Eventually, I had to face the music. Psalm 22 is a powerful testimony to the fact that Jesus is indeed the Messiah, the Son of God.
Psalm 22 Led to my Belief in the Inspiration of the Bible
Beyond the fact that Jesus fulfilled 1,000-year-old Psalms to the tee, I needed to explain how a 1,000-year-old Psalm could so vividly foretell events yet future. Once again, I searched for an explanation that excluded the possibility of the Bible being certifiably supernatural in composition. I came to the same conclusion once more, that the New Testament writers simply fabricated the events surrounding Jesus’ crucifixion to fit the description in the Psalm. But, the same logic led me to dismiss that conclusion once more. However, I thought, I know that no man can foretell events so vividly that are to take place 1,000 years in the future.

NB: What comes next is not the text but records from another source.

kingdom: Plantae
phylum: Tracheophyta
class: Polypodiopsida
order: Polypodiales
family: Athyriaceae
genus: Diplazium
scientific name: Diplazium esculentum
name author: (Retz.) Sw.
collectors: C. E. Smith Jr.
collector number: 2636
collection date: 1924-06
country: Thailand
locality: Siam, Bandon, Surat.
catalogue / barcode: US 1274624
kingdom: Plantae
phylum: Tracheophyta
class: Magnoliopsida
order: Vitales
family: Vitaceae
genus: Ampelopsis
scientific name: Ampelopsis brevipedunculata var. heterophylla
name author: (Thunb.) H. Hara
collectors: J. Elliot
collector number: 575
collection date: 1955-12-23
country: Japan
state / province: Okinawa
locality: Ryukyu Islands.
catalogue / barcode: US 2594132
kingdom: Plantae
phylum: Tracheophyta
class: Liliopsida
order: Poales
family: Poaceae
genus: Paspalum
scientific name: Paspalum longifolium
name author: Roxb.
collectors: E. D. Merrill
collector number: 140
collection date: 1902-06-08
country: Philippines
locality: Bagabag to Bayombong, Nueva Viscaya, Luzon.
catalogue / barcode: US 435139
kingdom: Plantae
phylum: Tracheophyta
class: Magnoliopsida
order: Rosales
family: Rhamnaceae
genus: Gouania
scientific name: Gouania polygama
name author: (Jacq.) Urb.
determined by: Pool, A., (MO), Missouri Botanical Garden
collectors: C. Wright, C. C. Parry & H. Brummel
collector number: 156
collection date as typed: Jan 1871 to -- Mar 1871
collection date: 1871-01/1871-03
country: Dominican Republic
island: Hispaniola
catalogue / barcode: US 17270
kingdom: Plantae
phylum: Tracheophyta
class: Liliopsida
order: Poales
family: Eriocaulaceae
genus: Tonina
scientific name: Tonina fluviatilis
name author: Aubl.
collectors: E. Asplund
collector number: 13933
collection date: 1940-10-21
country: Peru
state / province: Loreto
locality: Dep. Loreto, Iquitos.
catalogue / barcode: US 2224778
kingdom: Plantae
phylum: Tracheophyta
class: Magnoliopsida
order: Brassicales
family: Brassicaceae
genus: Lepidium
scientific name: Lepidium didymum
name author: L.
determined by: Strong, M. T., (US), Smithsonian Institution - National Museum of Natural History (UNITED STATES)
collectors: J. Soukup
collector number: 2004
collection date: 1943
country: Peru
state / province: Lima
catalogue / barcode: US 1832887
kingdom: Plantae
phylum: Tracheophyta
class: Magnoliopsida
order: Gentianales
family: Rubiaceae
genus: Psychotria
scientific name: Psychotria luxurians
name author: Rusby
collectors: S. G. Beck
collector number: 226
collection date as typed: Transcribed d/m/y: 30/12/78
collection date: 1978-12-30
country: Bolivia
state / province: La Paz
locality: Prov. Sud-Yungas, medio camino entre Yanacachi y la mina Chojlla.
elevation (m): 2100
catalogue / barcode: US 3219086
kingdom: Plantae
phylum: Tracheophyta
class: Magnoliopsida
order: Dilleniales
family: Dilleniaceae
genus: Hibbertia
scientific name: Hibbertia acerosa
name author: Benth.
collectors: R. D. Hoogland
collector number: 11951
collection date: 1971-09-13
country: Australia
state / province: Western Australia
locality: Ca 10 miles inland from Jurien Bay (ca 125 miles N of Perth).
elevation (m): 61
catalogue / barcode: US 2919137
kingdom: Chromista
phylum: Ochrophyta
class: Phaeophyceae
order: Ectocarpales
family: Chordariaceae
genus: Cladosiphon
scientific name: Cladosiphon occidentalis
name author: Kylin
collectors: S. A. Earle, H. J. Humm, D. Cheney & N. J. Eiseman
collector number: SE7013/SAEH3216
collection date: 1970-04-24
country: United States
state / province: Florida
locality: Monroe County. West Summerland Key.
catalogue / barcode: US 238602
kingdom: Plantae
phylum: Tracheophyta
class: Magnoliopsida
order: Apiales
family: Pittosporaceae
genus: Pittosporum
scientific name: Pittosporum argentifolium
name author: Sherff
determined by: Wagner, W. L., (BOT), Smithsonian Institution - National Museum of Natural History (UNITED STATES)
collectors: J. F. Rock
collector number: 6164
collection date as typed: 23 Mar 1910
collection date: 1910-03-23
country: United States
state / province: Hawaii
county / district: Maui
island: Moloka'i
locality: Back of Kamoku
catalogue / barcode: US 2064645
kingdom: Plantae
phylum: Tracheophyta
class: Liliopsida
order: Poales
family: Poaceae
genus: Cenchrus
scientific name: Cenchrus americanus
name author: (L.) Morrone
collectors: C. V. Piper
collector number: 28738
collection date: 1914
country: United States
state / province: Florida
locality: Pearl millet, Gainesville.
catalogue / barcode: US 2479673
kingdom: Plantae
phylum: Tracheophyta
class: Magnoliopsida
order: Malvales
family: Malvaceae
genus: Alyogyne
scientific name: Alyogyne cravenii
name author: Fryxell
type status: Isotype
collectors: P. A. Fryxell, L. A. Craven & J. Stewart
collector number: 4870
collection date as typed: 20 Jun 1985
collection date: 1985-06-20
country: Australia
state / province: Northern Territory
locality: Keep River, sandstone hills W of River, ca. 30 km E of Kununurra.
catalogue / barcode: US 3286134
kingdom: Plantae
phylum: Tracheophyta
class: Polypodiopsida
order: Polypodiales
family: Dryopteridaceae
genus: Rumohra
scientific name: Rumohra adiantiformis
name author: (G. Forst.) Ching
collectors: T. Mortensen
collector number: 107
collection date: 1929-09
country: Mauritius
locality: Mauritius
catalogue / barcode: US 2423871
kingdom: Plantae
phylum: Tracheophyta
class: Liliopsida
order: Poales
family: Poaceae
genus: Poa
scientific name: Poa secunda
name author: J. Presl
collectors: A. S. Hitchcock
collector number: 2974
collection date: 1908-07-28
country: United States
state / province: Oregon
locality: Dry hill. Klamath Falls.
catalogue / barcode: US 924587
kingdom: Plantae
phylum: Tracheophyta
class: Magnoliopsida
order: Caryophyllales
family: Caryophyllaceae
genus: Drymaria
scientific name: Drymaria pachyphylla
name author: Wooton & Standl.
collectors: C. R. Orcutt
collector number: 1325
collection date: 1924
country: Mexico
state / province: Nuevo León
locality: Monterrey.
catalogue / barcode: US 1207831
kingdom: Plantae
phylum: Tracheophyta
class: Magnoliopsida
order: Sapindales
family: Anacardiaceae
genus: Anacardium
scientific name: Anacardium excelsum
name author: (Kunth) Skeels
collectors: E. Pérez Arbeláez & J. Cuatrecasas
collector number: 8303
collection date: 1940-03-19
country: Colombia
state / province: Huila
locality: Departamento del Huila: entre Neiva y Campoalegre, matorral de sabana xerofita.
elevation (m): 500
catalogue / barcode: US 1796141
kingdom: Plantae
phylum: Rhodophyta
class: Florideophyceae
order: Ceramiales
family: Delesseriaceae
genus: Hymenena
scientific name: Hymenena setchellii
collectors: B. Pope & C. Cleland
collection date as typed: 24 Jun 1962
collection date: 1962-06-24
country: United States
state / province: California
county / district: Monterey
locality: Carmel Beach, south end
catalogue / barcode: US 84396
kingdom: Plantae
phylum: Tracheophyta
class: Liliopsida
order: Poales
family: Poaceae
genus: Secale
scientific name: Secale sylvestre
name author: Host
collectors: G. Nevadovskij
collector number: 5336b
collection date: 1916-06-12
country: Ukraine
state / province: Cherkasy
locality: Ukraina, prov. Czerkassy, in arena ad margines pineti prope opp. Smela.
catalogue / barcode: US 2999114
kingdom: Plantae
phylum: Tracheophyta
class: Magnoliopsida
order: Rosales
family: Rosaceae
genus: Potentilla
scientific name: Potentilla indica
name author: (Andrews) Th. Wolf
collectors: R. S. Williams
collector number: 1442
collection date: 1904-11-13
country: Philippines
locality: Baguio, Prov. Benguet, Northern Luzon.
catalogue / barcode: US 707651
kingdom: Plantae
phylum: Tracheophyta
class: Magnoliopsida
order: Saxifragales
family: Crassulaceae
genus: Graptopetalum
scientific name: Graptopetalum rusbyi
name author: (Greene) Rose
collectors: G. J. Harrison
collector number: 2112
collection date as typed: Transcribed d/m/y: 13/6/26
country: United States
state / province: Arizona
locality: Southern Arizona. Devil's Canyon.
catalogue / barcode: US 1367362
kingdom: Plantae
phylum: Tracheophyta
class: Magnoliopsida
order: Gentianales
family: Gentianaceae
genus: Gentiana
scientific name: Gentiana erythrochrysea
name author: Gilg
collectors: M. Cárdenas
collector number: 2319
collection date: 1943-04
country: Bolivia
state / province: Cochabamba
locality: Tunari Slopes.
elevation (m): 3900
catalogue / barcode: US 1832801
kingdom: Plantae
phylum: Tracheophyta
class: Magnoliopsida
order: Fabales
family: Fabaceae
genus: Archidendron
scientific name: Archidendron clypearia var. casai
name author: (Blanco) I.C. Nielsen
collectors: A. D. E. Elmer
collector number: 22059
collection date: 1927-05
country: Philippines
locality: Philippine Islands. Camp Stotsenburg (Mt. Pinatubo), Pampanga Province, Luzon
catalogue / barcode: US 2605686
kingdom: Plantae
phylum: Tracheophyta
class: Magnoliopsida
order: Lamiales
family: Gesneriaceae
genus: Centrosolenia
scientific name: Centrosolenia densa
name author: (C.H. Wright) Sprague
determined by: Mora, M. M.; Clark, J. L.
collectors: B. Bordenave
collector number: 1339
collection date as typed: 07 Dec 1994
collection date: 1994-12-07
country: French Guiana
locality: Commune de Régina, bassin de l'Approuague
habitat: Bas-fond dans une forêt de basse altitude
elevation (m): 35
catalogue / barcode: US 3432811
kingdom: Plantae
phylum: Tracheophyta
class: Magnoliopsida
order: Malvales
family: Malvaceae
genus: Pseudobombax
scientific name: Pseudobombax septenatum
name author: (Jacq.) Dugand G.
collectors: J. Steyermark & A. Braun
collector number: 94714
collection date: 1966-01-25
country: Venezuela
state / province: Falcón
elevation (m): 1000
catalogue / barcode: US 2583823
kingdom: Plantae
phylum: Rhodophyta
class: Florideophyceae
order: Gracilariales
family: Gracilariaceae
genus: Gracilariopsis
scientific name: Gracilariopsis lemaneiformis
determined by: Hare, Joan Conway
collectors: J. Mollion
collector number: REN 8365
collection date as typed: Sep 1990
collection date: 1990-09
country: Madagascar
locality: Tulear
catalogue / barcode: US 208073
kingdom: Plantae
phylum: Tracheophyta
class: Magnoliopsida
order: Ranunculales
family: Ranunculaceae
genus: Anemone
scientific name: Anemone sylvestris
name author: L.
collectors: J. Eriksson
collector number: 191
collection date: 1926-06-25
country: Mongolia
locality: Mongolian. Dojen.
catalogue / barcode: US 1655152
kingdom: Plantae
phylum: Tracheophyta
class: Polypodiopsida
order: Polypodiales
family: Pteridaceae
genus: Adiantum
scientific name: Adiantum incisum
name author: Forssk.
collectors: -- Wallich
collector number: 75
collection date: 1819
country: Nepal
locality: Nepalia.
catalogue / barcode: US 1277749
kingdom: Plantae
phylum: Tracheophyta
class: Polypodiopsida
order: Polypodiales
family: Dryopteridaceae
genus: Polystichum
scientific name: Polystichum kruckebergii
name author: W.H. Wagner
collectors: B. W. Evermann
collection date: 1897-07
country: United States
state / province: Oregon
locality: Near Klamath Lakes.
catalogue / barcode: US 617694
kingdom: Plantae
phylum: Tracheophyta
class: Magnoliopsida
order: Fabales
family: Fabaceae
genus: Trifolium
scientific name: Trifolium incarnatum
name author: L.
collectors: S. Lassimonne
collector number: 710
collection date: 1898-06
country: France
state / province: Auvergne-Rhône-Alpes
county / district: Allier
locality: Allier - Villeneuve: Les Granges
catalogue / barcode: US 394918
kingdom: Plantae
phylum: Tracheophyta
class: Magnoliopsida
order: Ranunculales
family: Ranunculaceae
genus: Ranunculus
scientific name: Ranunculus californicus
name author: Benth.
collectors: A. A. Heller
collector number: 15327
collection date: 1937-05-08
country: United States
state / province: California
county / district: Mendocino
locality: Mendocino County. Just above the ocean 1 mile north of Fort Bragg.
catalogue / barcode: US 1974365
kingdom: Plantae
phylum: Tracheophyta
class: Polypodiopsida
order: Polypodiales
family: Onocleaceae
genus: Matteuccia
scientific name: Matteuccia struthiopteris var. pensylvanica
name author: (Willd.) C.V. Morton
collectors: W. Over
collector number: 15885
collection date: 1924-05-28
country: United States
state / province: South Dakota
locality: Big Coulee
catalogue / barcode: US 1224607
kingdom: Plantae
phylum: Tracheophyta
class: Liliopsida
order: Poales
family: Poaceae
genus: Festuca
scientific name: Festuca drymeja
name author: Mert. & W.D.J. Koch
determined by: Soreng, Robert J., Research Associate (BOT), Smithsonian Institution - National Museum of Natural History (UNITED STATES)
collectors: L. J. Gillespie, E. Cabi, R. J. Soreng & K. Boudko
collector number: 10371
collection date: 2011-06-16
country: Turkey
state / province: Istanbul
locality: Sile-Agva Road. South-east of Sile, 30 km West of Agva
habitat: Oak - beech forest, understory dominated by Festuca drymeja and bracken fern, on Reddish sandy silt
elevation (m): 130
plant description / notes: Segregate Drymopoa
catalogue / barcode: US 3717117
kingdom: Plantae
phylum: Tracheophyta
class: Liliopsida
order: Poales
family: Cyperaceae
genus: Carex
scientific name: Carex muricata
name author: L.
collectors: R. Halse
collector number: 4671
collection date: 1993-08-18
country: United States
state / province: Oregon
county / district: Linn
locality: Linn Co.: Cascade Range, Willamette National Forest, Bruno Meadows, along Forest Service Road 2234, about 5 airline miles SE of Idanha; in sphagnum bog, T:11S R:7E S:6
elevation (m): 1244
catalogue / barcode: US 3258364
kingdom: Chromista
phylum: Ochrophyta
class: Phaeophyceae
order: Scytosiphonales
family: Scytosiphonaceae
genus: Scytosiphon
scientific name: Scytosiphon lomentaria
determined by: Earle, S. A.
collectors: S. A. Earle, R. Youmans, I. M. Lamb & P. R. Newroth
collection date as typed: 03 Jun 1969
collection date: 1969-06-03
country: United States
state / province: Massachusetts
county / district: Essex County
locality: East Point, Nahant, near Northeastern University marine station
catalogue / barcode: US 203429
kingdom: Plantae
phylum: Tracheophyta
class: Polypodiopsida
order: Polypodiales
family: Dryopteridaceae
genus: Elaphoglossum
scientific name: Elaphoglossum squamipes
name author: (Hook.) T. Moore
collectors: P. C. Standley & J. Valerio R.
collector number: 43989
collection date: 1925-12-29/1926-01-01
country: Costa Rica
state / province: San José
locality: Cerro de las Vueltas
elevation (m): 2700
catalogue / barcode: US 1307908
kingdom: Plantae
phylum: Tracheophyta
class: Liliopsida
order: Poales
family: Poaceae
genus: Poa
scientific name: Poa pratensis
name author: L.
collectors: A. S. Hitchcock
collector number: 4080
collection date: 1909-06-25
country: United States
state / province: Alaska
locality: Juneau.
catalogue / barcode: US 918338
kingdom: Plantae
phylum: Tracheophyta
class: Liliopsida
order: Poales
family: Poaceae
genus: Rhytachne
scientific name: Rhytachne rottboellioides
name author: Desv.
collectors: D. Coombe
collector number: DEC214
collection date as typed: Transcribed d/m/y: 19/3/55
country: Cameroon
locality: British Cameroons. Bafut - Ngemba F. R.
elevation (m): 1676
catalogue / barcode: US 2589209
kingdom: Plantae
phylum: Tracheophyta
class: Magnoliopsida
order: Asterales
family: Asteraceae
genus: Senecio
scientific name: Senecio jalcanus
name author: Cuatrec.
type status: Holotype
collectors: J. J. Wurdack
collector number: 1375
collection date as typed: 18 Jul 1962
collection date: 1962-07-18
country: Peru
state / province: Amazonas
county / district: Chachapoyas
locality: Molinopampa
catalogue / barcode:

The fulfillment of the Psalm at the crucifixion of Jesus can only be explained by David having the influence of a supernatural being. Now, I do not mean “supernatural” in the way it is often thrown around today to refer to ghosts and unexplainable Youtube videos. I mean supernatural in the strictest, purest form: that which transcends the natural world. That being is God: a causeless first cause Who transcends nature because He created it. The sort of knowledge on display in Psalm 22 is beyond human capability and natural explanation. Its source wasn’t David, but God. Not a god or gods; but God.
The transcendent, omniscient, omnipresent, omnipotent, omnibenevolent Creator who has specifically revealed Himself through the written testimony of the Bible. The God whom I had been running from my entire life. Psalm 22, I had to concede, was proof-positive for what I would later know was referred to as the inspiration of the Scriptures. That is, that the Bible is breathed out by God (2 Tim 3:16-17).
After investigating and thinking about the origins and apparent fulfillment of Psalm 22, my life was changed. I became convinced that the God that exists directly influenced the composition of the Bible. Also, for the first time, I became convinced that Jesus was who He said He was: the Christ, the Son of the Living God.
Tying Up Loose Ends
If you are reading this as a skeptic, I know that this does not answer all of your questions. It wasn’t necessarily meant to. Maybe, it has gotten you to think, or maybe you only think that I am mistaken.
Either way, I encourage you to put some effort into investigating the claims of Christianity. For the church, I hope this may give you hope. The Word of God is still powerful in its working, and an open-minded skeptic is never a lost cause.